É o meu primeiro dia na universidade nova. Segundo ano. Pra ser honesto, eu nem queria estar aqui. Estudo por ele, pra dar orgulho. Vicente sempre repetiu que eu tinha “um potencial enorme”, e que “um diploma abriria todas as portas”. Eu só queria abrir as minhas próprias, no meu tempo.
O despertador toca e eu levanto na primeira badalada. Banho rápido, roupa jeans, jaqueta preta. Desço pro café e encontro os dois já na mesa.
Vicente, 43 anos( Pai adotivo de Adrian)
Juliana, 42 anos( Madrasta de Adrian)
— Bom dia, filho.
— Bom dia, pai. Bom dia, Juliana.
— Bom dia, querido. Come alguma coisa, não vai querer passar o dia só com café.
Sento e tomo um gole, fingindo fome.

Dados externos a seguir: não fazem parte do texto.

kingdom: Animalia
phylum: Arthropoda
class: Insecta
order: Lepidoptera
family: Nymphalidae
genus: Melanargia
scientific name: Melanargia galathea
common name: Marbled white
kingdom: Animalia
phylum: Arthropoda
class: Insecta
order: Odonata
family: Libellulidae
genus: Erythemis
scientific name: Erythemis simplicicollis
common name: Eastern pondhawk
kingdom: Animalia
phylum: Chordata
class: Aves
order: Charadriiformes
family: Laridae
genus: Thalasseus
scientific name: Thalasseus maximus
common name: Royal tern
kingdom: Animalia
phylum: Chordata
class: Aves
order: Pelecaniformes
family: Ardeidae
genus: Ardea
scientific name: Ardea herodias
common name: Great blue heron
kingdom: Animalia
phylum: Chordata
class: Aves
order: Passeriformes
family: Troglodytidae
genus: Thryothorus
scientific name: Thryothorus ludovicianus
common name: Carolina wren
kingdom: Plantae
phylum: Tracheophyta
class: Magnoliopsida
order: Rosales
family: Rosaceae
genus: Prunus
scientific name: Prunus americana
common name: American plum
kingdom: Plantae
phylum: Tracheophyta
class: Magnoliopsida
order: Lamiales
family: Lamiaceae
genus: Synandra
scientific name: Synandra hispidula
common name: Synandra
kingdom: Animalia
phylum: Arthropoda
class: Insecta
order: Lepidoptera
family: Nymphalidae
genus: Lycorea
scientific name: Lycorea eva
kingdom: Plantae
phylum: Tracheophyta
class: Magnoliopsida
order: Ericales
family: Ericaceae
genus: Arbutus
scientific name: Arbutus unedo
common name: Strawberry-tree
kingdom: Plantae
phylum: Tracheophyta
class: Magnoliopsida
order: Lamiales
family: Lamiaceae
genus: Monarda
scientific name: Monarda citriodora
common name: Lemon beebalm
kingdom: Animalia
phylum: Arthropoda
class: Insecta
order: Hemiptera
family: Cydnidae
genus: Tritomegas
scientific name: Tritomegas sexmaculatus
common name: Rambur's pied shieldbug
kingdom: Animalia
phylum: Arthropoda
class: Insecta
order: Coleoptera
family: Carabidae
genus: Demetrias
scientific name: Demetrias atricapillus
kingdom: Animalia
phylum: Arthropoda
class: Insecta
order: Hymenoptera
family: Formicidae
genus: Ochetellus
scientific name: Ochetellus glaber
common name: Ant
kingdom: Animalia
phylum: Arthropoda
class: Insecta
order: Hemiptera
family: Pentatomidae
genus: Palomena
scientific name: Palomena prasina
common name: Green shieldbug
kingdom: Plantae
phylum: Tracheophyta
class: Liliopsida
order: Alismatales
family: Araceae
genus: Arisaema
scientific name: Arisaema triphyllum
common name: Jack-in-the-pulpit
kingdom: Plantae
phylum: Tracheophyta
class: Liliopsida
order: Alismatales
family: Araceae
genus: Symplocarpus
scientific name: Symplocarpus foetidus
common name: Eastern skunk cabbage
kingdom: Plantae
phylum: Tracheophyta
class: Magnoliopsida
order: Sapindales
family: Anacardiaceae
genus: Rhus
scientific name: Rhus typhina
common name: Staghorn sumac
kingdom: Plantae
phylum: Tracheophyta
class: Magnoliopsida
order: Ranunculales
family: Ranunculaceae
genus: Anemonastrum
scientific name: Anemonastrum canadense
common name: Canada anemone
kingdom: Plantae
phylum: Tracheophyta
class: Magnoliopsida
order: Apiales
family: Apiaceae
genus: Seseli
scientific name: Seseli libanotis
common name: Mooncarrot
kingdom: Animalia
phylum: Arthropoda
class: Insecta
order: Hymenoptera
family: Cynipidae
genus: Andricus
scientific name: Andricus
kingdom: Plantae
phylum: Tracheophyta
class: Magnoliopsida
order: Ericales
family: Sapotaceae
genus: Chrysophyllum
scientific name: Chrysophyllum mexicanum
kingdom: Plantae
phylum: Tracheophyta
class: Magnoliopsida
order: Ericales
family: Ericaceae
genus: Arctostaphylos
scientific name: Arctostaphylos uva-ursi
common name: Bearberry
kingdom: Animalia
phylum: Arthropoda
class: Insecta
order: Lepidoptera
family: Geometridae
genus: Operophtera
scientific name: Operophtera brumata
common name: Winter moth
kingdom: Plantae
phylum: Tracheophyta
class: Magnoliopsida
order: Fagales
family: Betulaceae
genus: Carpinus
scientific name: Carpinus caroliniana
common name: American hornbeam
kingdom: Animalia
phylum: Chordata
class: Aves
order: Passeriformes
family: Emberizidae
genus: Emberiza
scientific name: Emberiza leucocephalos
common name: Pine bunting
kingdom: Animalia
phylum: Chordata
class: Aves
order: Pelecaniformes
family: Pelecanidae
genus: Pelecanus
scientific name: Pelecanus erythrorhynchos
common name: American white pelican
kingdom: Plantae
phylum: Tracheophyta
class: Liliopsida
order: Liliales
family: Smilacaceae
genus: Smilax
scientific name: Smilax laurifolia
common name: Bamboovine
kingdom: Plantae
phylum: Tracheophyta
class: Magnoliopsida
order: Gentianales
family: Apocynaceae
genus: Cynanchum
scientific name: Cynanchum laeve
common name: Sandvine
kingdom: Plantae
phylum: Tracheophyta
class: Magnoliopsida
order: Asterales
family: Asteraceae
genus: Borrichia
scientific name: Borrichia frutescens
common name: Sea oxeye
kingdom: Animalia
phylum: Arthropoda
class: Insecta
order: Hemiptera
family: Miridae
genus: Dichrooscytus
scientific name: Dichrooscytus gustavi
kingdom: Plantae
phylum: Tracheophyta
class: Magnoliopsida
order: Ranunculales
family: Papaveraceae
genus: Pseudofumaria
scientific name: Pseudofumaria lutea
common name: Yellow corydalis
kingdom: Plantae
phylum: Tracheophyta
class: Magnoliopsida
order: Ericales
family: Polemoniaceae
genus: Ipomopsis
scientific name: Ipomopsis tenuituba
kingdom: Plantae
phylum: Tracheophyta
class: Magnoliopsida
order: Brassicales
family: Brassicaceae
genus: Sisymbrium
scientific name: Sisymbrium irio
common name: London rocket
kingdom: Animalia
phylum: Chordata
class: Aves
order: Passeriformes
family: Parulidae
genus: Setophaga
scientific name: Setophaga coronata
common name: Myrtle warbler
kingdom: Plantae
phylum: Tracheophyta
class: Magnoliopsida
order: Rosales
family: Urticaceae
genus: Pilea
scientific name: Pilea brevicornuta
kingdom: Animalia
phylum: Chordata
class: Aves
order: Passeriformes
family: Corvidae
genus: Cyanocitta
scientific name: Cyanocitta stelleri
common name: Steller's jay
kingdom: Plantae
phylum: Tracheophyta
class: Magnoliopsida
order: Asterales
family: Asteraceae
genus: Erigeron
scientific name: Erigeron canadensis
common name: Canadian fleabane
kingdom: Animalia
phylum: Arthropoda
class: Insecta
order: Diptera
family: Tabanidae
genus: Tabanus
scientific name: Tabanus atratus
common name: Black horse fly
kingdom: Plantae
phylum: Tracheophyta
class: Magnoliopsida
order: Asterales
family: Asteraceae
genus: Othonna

A rotina deles é calma, quase ensaiada; ele lendo o jornal, ela mexendo no celular, os dois trocando sorrisos mornos.
Depois, saímos. Cada um pro seu caminho. Pego o carro, coloco uma playlist qualquer e enfrento o trânsito infernal. Claro que chego atrasado.
Corro pelos corredores da universidade, procurando a sala. Quando finalmente acho, bato à porta; e ela se abre.
Por um segundo, o mundo se apaga.
A mulher que me encara tem olhos intensos e uma postura serena. Cabelos presos, expressão firme. Linda pra cacete. Deve ser a professora.
— Desculpe, cheguei um pouco atrasado. O trânsito tava impossível.
— Tudo bem — responde ela, com a voz calma e segura. — Entre, escolha um lugar pra se sentar.
Entro. Sento logo na frente. O perfume dela ainda flutua no ar, doce e discreto.
— Bom, todos já se apresentaram. Você, o rapaz que chegou atrasado; pode se levantar e dizer seu nome e idade?
Levanto, ajustando a mochila no ombro.
— Adrian. Tenho vinte e dois anos.
— Prazer, Adrian. Sou a professora Madison, e vou orientar vocês em Ciências da Natureza e suas Tecnologias.
Ela fala com convicção. O tipo de mulher que segura uma sala só com o olhar.
A aula começa; eu não entendo nada do que ela diz e, pra ser sincero, nem quero. Estou ocupado demais observando o jeito que os lábios dela se movem, o brilho discreto nos olhos, a voz que parece feita pra me distrair. Mulher madura. Trinta e poucos, talvez. Do jeito que eu gosto.
Tô vendo que essa professora vai ser o meu novo problema.